§ **ENUNCIADO DEL EJERCICIO**: Prosigue el texto sobre el Templo de Ezequiel y su lectura medieval a partir de su última oración.

___ EXTRACTO DE PÁGINA ___

Del Primer Templo tenemos dos descripciones en la Biblia, en el Libro de los Reyes (I 6) y en la visión de Ezequiel (40-41). La descripción del Libro de los Reyes es más precisa que la de Ezequiel, y describe el templo ateniéndose a unas medidas en principio comprensibles. No ocurre así con la descripción de Ezequiel, que sin embargo, y precisamente a causa de su aparente incoherencia, ha inducido durante siglos a los exégetas a realizar los más atrevidos ejercicios de interpretación visual.
Es interesante comprobar los esfuerzos que realizan los alegoristas medievales para ver el Templo tal como aparece en la visión de Ezequiel; para ello intentan incluso facilitar instrucciones con vistas a una reconstrucción ideal. Sin duda, habría bastado leer el texto como relato de una visión, justamente el recuerdo de un sueño, donde las formas aparecen, se deforman y se desvanecen, y desde el punto de vista literario sería incluso interesante imaginar que el profeta escribió bajo la influencia de alguna sustancia alucinógena. Por otra parte, el mismo Ezequiel no dice que ha visto una construcción real, sino un «quasi aedificium». La propia tradición judía admitía la imposibilidad de realizar una lectura arquitectónica coherente, y en el siglo XII Rabbi Salomón ben Isaac reconocía que era imposible entender alguna cosa sobre la disposición de las cámaras septentrionales —dónde empezaban por el oeste y hasta dónde se extendían por el este, y dónde empezaban por el interior y hasta dónde se extendían en el exterior (cf. Rosenau, 1979)—; los Padres de la Iglesia decían que, por ejemplo, si se querían interpretar las medidas del edificio en términos físicos, las puertas deberían haber sido más anchas que las paredes.
Sin embargo, para los medievales era necesario interpretar a Ezequiel de manera literal, porque era comúnmente aceptado el principio exegético (de origen agustiniano) de que, cuando en las Escrituras se hallaban expresiones en apariencia demasiado detalladas y fundamentalmente inútiles, como por ejemplo números y medidas, había que entrever un sentido alegórico. Así pues, que un báculo fuera de seis codos no era solo una afirmación verbal, sino un hecho que se había comprobado y que Dios había dispuesto así para que nosotros pudiésemos interpretarlo alegóricamente. Por tanto, el templo debía poder ser reconstruido en términos reales, de lo contrario significaría que la Escritura nos había mentido.

___ DATOS EN BRUTO ___

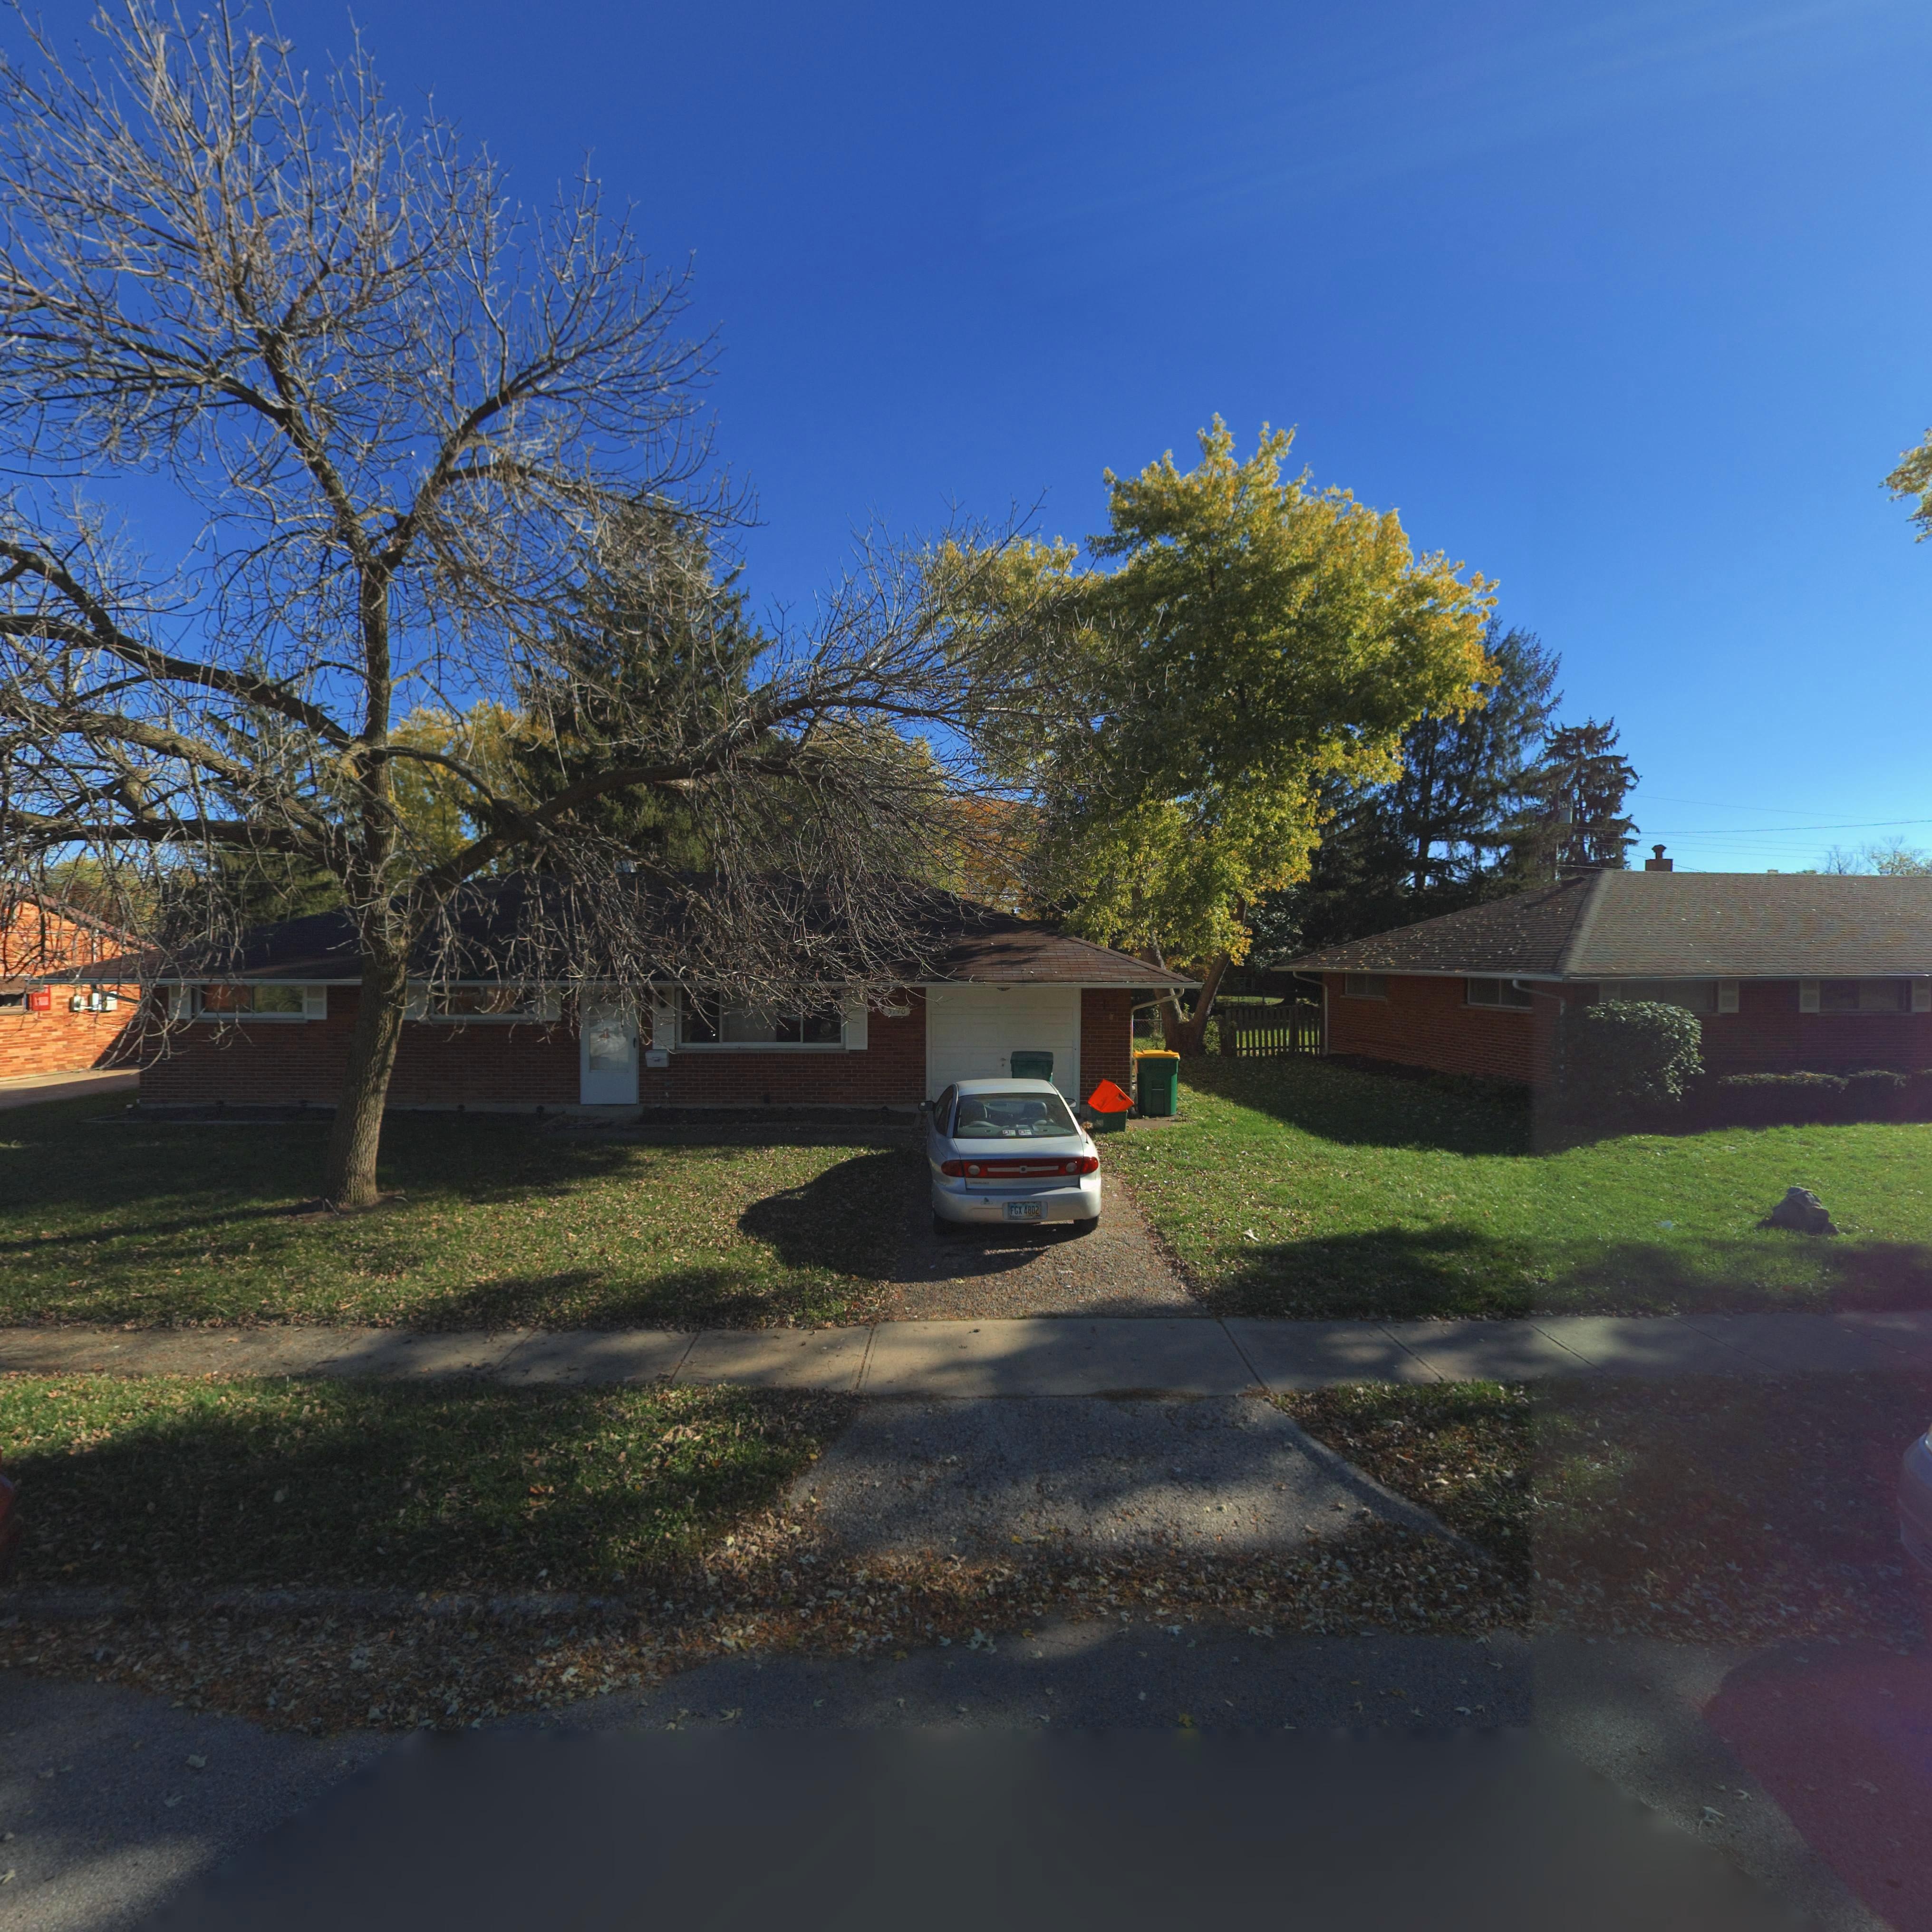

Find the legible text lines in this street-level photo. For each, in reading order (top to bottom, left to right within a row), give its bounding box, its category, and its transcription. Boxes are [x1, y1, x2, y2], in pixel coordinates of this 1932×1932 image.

[887, 1007, 906, 1014] StreetNumber: 5140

___

§ **SOLUCIÓN DEL PROBLEMA**:
Ahora bien, con un metro en la mano, una tabla de conversión de medidas y el texto bíblico a la vista intenten reconstruir una maqueta del templo. Los autores medievales que lo intentaron no disponían, entre otras cosas, de una tabla de conversión de medidas, sin contar con las deformaciones de los datos causadas por las múltiples traducciones, y transcripciones de traducciones. Pero incluso un arquitecto de hoy tendría dificultades para convertir esas instrucciones verbales en un proyecto diseñado.
Ricardo de San Víctor, en In visionem Ezechielis, para poder dar forma visible al «quasi» edificio del profeta, se esfuerza por rehacer cálculos y proponer de nuevo planos y cortes transversales, decidiendo que, cuando dos medidas no coinciden, una debe referirse a todo el edificio y la otra a una de sus partes; lleva a cabo el intento desesperado (y destinado al fracaso) de reducir el «quasi» edificio a algo que un maestro albañil medieval habría podido construir. Por no hablar de las exuberantes reinterpretaciones protobarrocas en Prado y Villalpando (1596).
Desde el punto de vista arqueológico, todas estas reconstrucciones, estaban destinadas al fracaso, y otros comentaristas se resignaron a hablar del templo refiriéndose exclusivamente a su significado místico, ámbito en el que podían recrearse sin tener que vérselas con proyectos arquitectónicos realizables. O bien se podía dar rienda suelta a la fantasía, como hacían algunos miniaturistas medievales que veían el templo como una catedral gótica; o como hizo toda la literatura masónica que nació en torno al mito de Hiram, constructor del Templo, asesinado por sus trabajadores, que querían arrebatarle sus secretos de maestro albañil; o la leyenda de los templarios, que nacieron como caballeros del templo de Jerusalén, pero que tomaron posesión de la mezquita de Al-Aqsa, creyendo que se erigía en el mismo terreno que el Primer Templo.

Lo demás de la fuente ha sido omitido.